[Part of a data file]
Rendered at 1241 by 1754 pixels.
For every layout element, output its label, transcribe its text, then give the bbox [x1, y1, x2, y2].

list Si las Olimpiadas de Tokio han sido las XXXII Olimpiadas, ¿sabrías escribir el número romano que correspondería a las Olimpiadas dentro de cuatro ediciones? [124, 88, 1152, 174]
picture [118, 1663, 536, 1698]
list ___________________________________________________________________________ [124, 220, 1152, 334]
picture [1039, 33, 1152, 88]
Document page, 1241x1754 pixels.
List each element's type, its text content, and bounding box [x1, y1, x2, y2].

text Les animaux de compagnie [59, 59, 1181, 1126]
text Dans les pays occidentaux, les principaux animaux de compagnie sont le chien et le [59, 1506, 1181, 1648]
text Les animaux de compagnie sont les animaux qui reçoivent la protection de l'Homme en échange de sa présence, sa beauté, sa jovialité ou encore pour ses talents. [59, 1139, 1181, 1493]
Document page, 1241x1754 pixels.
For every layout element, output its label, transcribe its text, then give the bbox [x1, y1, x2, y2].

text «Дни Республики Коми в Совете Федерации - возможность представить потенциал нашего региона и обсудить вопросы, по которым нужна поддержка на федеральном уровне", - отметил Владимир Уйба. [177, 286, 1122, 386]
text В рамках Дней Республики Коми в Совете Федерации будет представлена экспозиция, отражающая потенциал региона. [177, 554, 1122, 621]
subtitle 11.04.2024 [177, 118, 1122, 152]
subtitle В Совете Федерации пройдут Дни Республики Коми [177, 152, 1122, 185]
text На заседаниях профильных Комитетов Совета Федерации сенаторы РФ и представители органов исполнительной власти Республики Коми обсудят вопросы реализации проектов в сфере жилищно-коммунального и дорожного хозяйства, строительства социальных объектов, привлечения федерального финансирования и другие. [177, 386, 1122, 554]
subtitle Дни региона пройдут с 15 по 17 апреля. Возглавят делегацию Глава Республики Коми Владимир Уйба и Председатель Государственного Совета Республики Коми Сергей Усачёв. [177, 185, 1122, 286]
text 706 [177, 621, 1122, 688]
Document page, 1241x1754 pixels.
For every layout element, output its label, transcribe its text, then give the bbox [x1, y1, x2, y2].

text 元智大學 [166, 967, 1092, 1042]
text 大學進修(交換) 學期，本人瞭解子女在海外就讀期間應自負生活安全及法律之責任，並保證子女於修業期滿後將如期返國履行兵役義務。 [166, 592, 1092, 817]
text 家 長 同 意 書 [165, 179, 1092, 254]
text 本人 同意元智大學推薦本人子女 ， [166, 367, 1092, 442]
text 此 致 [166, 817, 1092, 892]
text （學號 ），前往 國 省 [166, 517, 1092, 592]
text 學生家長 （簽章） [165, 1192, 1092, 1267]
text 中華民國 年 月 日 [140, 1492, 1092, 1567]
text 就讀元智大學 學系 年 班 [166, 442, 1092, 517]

_Problem requirements:_
Recast the lines of the records, from the first line through the line containing "text 706 [177, 621, 1122, 688]", as a JSON list of strings with one string per line. Leave out blank lines.

_Answer to the problem:_
[
  "Rendered at 1241 by 1754 pixels.",
  "For every layout element, output its label, transcribe its text, then give the bbox [x1, y1, x2, y2].",
  "list Si las Olimpiadas de Tokio han sido las XXXII Olimpiadas, ¿sabrías escribir el número romano que correspondería a las Olimpiadas dentro de cuatro ediciones? [124, 88, 1152, 174]",
  "picture [118, 1663, 536, 1698]",
  "list ___________________________________________________________________________ [124, 220, 1152, 334]",
  "picture [1039, 33, 1152, 88]",
  "Document page, 1241x1754 pixels.",
  "List each element's type, its text content, and bounding box [x1, y1, x2, y2].",
  "text Les animaux de compagnie [59, 59, 1181, 1126]",
  "text Dans les pays occidentaux, les principaux animaux de compagnie sont le chien et le [59, 1506, 1181, 1648]",
  "text Les animaux de compagnie sont les animaux qui reçoivent la protection de l'Homme en échange de sa présence, sa beauté, sa jovialité ou encore pour ses talents. [59, 1139, 1181, 1493]",
  "Document page, 1241x1754 pixels.",
  "For every layout element, output its label, transcribe its text, then give the bbox [x1, y1, x2, y2].",
  "text «Дни Республики Коми в Совете Федерации - возможность представить потенциал нашего региона и обсудить вопросы, по которым нужна поддержка на федеральном уровне\", - отметил Владимир Уйба. [177, 286, 1122, 386]",
  "text В рамках Дней Республики Коми в Совете Федерации будет представлена экспозиция, отражающая потенциал региона. [177, 554, 1122, 621]",
  "subtitle 11.04.2024 [177, 118, 1122, 152]",
  "subtitle В Совете Федерации пройдут Дни Республики Коми [177, 152, 1122, 185]",
  "text На заседаниях профильных Комитетов Совета Федерации сенаторы РФ и представители органов исполнительной власти Республики Коми обсудят вопросы реализации проектов в сфере жилищно-коммунального и дорожного хозяйства, строительства социальных объектов, привлечения федерального финансирования и другие. [177, 386, 1122, 554]",
  "subtitle Дни региона пройдут с 15 по 17 апреля. Возглавят делегацию Глава Республики Коми Владимир Уйба и Председатель Государственного Совета Республики Коми Сергей Усачёв. [177, 185, 1122, 286]",
  "text 706 [177, 621, 1122, 688]"
]